▶ _ВЫБРАННЫЙ ОТРЫВОК_:
==========

Последние поэты империи: Очерки литературных судеб — страница 39 из 111

Для политиков этот манифест — всего лишь неожиданный протест известного либерального поэта против агрессии НАТО в Югославии, для читателя — подтверждение веры Юнны Мориц в силу поэзии, способной оптимизировать дух народа и страны.

О поэме «Звезда сербости», знаковом событии и в судьбе Юнны Мориц, и в поэзии последних лет, поговорим позже, а прежде попытаемся понять путь поэта к такому бунтарскому произведению.

«В сладостном городе Киеве
И я босиком ходила,
Поскольку в те времена
Лишь древние греки в мифах
Не берегли сандальи…»
Юнна Мориц

Юнна Мориц родом из киевской еврейской семьи, и все тревоги и волнения украинского еврейства, помноженные на переживания войны, она впитала в себя. И отрекаться от них никогда не собиралась. Как Анна Ахматова писала в «Реквиеме»: «Я была тогда с моим народом…», — так и Юнна Мориц не собиралась уходить от своего народа в космополитическую наднациональную элиту. Когда-то она написала: «В комнате с котенком, / тесной, угловой, / я была жиденком / с кудрявой головой…» А рядом за стенкой жили мусульмане, православные — в тесноте, да не в обиде. «Под гитару пенье, / Чудное мгновенье — / Темных предрассудков / Полное забвенье!». Это все та же барачная, коммунальная атмосфера тридцатых годов, что и у Высоцкого: «Мои — безвестно павшие, твои — безвинно севшие». С той поры у Юнны Мориц и ненависть к рою садящихся на сладкое, и желание чувствовать себя в изгнании — от кормушек, от власти, от наград.

Я — не из роя, и в этом суть.

Полынью пахло в моем раю,

Лечили хиной — от малярий.

Любили горькую там струю

Поэты, пахари, маляры…

Горчили губы у матерей,

Горчили письма из лагерей.

Но эта горечь была не яд,

А сила духа, который свят.

Там родилась я в жестокий год,

И кухня жизни была горька,

И правда жизни была груба,

И я — не сахар, стихи — не мед,

Не рассосется моя строка,

Не рассосется моя судьба.

==========

▶ _УСЛОВИЕ ЗАДАНИЯ 1_: Оформите в виде таблицы Markdown со столбцами «Номер» и «Строка» ту часть списка, что открывается строкой, содержащей «order: Gentianales», и завершается последней строкой списка. Обе граничные строки включите, пустые строки пропустите.
Отрывок и список никак не связаны друг с другом.

▶ _ИСХОДНЫЙ СПИСОК_:
==========

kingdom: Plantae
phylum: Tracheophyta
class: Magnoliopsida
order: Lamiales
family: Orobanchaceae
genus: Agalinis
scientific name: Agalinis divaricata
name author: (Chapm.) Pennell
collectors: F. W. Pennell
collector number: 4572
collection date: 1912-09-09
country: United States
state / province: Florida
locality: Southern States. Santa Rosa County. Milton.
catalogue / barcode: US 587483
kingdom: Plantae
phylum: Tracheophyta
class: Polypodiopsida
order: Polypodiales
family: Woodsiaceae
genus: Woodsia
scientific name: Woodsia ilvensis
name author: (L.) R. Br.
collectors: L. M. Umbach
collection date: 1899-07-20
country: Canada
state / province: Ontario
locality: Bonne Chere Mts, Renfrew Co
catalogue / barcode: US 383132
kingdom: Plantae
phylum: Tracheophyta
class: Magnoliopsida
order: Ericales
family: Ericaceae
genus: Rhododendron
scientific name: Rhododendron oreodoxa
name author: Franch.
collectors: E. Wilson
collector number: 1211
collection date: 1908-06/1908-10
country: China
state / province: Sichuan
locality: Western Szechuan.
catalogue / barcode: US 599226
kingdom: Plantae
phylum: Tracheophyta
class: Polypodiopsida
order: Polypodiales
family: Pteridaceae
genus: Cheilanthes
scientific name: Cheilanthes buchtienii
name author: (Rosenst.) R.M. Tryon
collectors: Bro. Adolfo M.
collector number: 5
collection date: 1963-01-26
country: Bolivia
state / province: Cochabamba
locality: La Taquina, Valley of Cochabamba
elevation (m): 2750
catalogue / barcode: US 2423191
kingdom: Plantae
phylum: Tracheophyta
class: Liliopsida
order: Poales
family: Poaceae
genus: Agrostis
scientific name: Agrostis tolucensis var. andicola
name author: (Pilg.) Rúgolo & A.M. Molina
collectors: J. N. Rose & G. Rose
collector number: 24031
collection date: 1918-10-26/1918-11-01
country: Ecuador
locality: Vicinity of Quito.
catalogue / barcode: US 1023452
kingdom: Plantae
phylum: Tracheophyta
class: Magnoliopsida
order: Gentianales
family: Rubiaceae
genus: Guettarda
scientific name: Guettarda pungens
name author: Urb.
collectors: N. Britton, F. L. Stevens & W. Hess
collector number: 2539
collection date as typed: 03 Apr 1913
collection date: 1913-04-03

==========

▶ _УСЛОВИЕ ЗАДАНИЯ 2_:
Ответьте по отрывку на вопросы:
(а) Из какой семьи родом Юнна Мориц?
(б) Как называется поэма, которую отрывок называет знаковым событием в судьбе Юнны Мориц?
(в) Против чего, с точки зрения политиков, протестовал поэт в манифесте?

▶ _РЕЗУЛЬТАТ ВЫПОЛНЕНИЯ 1_:
| Номер | Строка |
|---|---|
| 1 | order: Gentianales |
| 2 | family: Rubiaceae |
| 3 | genus: Guettarda |
| 4 | scientific name: Guettarda pungens |
| 5 | name author: Urb. |
| 6 | collectors: N. Britton, F. L. Stevens & W. Hess |
| 7 | collector number: 2539 |
| 8 | collection date as typed: 03 Apr 1913 |
| 9 | collection date: 1913-04-03 |

▶ _РЕЗУЛЬТАТ ВЫПОЛНЕНИЯ 2_:
(а) Из киевской еврейской семьи.
(б) «Звезда сербости».
(в) Против агрессии НАТО в Югославии.